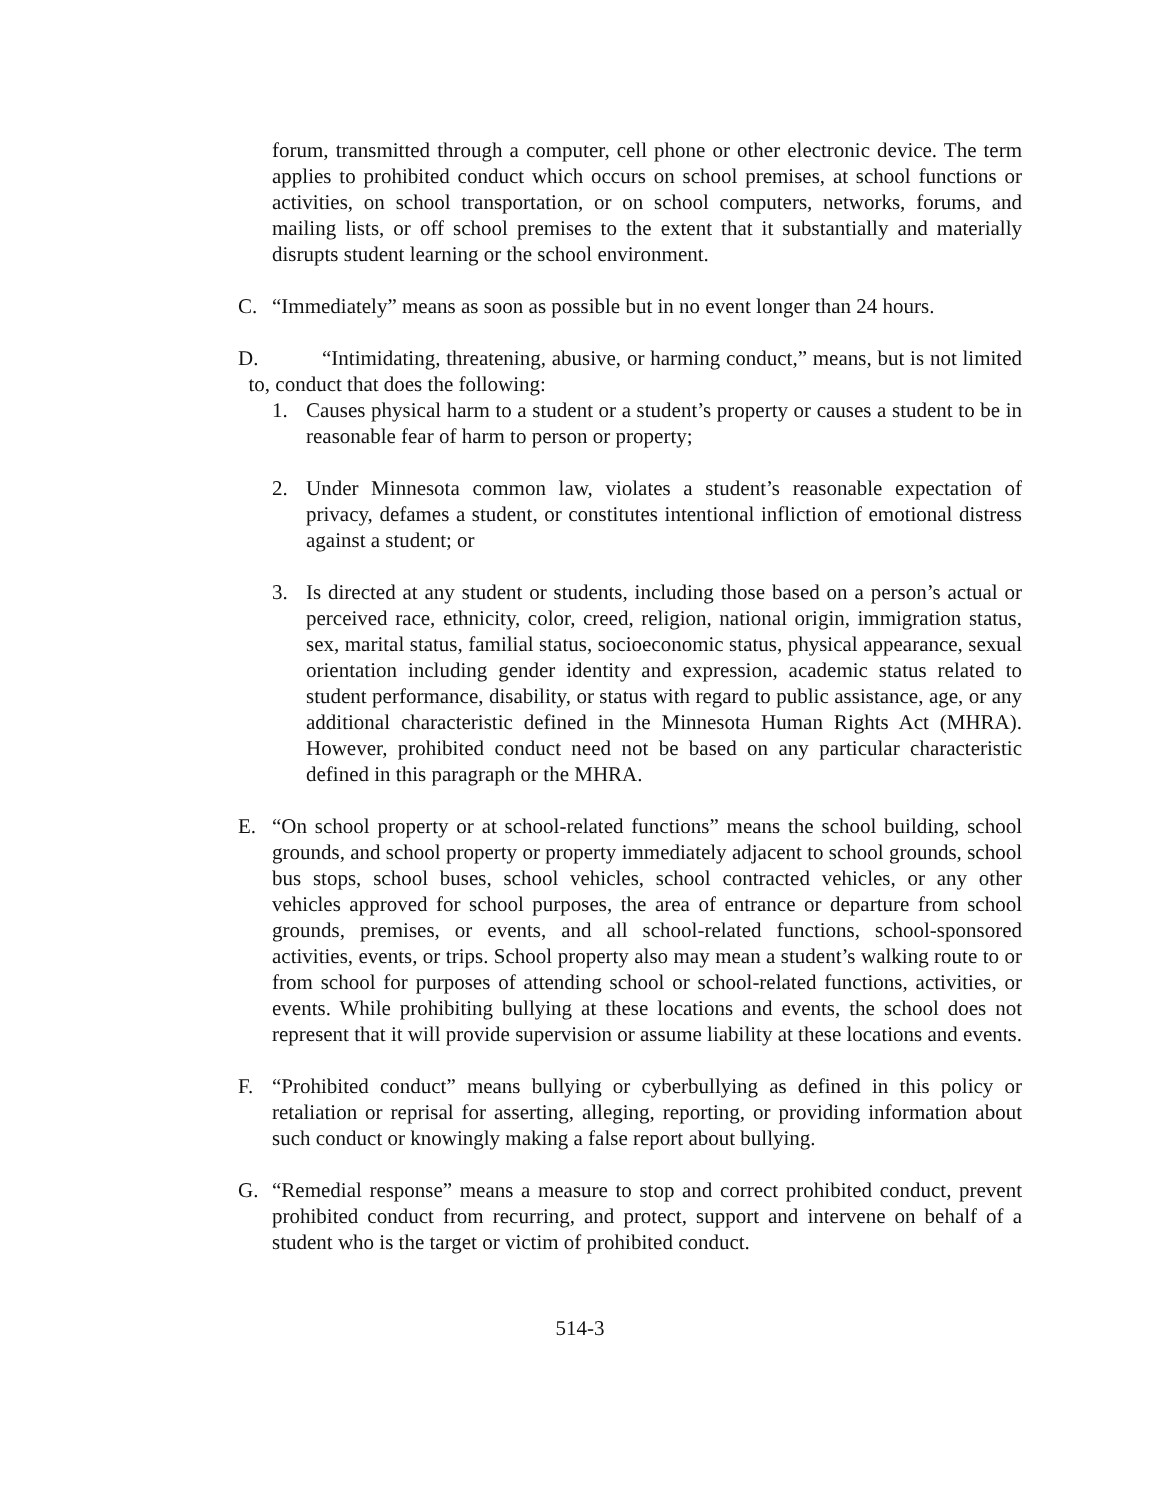forum, transmitted through a computer, cell phone or other electronic device. The term applies to prohibited conduct which occurs on school premises, at school functions or activities, on school transportation, or on school computers, networks, forums, and mailing lists, or off school premises to the extent that it substantially and materially disrupts student learning or the school environment.
C. “Immediately” means as soon as possible but in no event longer than 24 hours.
D. “Intimidating, threatening, abusive, or harming conduct,” means, but is not limited to, conduct that does the following:
1. Causes physical harm to a student or a student’s property or causes a student to be in reasonable fear of harm to person or property;
2. Under Minnesota common law, violates a student’s reasonable expectation of privacy, defames a student, or constitutes intentional infliction of emotional distress against a student; or
3. Is directed at any student or students, including those based on a person’s actual or perceived race, ethnicity, color, creed, religion, national origin, immigration status, sex, marital status, familial status, socioeconomic status, physical appearance, sexual orientation including gender identity and expression, academic status related to student performance, disability, or status with regard to public assistance, age, or any additional characteristic defined in the Minnesota Human Rights Act (MHRA). However, prohibited conduct need not be based on any particular characteristic defined in this paragraph or the MHRA.
E. “On school property or at school-related functions” means the school building, school grounds, and school property or property immediately adjacent to school grounds, school bus stops, school buses, school vehicles, school contracted vehicles, or any other vehicles approved for school purposes, the area of entrance or departure from school grounds, premises, or events, and all school-related functions, school-sponsored activities, events, or trips. School property also may mean a student’s walking route to or from school for purposes of attending school or school-related functions, activities, or events. While prohibiting bullying at these locations and events, the school does not represent that it will provide supervision or assume liability at these locations and events.
F. “Prohibited conduct” means bullying or cyberbullying as defined in this policy or retaliation or reprisal for asserting, alleging, reporting, or providing information about such conduct or knowingly making a false report about bullying.
G. “Remedial response” means a measure to stop and correct prohibited conduct, prevent prohibited conduct from recurring, and protect, support and intervene on behalf of a student who is the target or victim of prohibited conduct.
514-3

= Task prompt =
Within the material above, copy exactly the lines from the line that holds "than 24 hours." up to and including the line that holds "3. Is directed".

= Written answer =
C. “Immediately” means as soon as possible but in no event longer than 24 hours.
D. “Intimidating, threatening, abusive, or harming conduct,” means, but is not limited to, conduct that does the following:
1. Causes physical harm to a student or a student’s property or causes a student to be in reasonable fear of harm to person or property;
2. Under Minnesota common law, violates a student’s reasonable expectation of privacy, defames a student, or constitutes intentional infliction of emotional distress against a student; or
3. Is directed at any student or students, including those based on a person’s actual or perceived race, ethnicity, color, creed, religion, national origin, immigration status, sex, marital status, familial status, socioeconomic status, physical appearance, sexual orientation including gender identity and expression, academic status related to student performance, disability, or status with regard to public assistance, age, or any additional characteristic defined in the Minnesota Human Rights Act (MHRA). However, prohibited conduct need not be based on any particular characteristic defined in this paragraph or the MHRA.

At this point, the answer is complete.